### WORK ITEM
Using "pero" as the search string, find the matching lines below and copy them.

DATA PROVIDED Start Marker

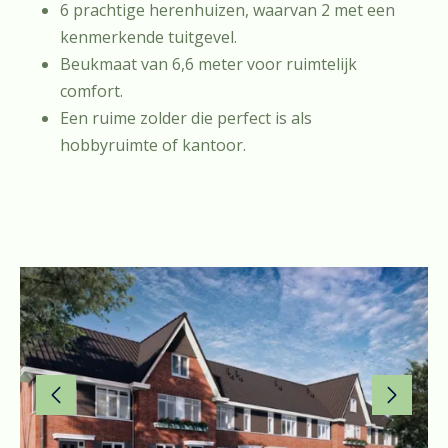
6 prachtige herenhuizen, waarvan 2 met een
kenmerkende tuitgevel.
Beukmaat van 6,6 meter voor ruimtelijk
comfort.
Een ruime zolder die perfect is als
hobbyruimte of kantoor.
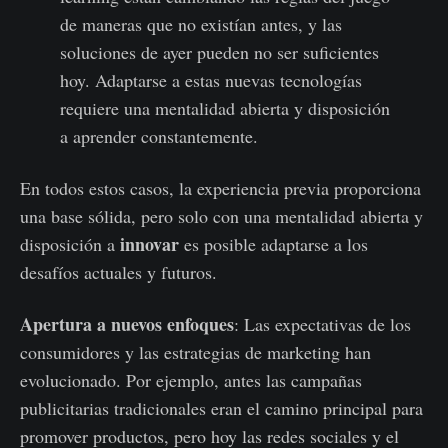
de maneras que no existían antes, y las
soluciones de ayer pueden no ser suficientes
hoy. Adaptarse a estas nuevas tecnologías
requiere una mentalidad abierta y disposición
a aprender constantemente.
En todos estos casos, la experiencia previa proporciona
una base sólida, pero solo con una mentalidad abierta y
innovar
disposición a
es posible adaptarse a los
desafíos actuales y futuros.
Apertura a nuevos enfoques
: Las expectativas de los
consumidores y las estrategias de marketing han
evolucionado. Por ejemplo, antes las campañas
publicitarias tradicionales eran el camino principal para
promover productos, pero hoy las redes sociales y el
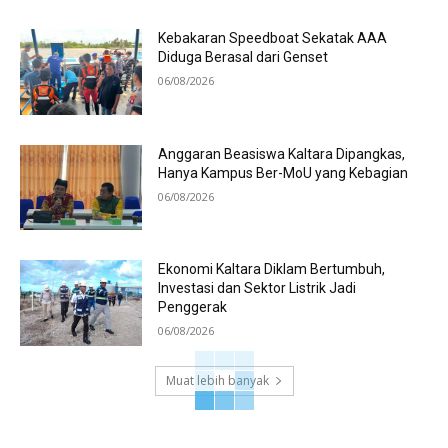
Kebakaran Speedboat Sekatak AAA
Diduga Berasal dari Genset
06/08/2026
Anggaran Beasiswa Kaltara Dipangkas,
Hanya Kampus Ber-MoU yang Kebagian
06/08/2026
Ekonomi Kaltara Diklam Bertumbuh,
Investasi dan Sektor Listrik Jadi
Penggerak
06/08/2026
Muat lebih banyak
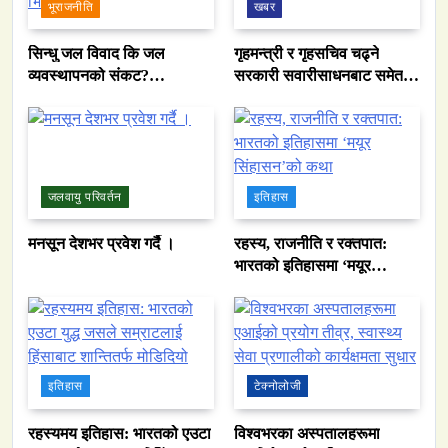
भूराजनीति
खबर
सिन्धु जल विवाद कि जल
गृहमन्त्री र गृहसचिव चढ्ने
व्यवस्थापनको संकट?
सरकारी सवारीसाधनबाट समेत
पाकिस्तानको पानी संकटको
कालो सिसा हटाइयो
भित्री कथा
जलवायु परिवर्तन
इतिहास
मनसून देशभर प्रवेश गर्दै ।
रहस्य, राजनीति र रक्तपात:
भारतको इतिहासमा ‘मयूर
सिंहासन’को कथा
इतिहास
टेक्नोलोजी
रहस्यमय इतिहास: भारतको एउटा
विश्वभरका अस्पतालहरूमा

DATA PROVIDED End Marker
DATA PROVIDED Start Marker

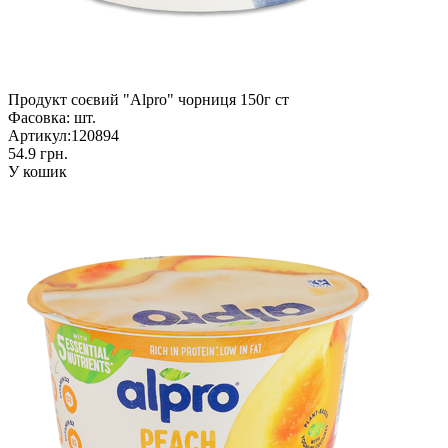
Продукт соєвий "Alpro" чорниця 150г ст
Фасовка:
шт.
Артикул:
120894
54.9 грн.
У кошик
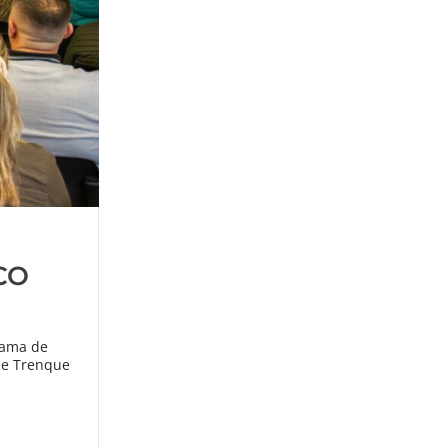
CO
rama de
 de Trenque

DATA PROVIDED End Marker
DATA PROVIDED Start Marker

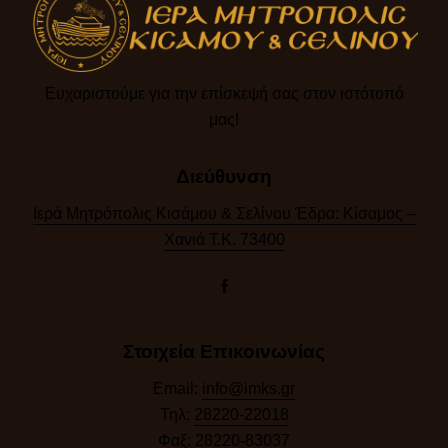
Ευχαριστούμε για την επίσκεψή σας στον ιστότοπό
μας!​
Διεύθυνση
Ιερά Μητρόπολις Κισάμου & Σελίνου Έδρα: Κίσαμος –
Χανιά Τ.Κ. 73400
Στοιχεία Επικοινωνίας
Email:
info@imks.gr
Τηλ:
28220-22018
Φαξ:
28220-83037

DATA PROVIDED End Marker

### SOLUTION FOR THIS EXERCISE
una base sólida, pero solo con una mentalidad abierta y
promover productos, pero hoy las redes sociales y el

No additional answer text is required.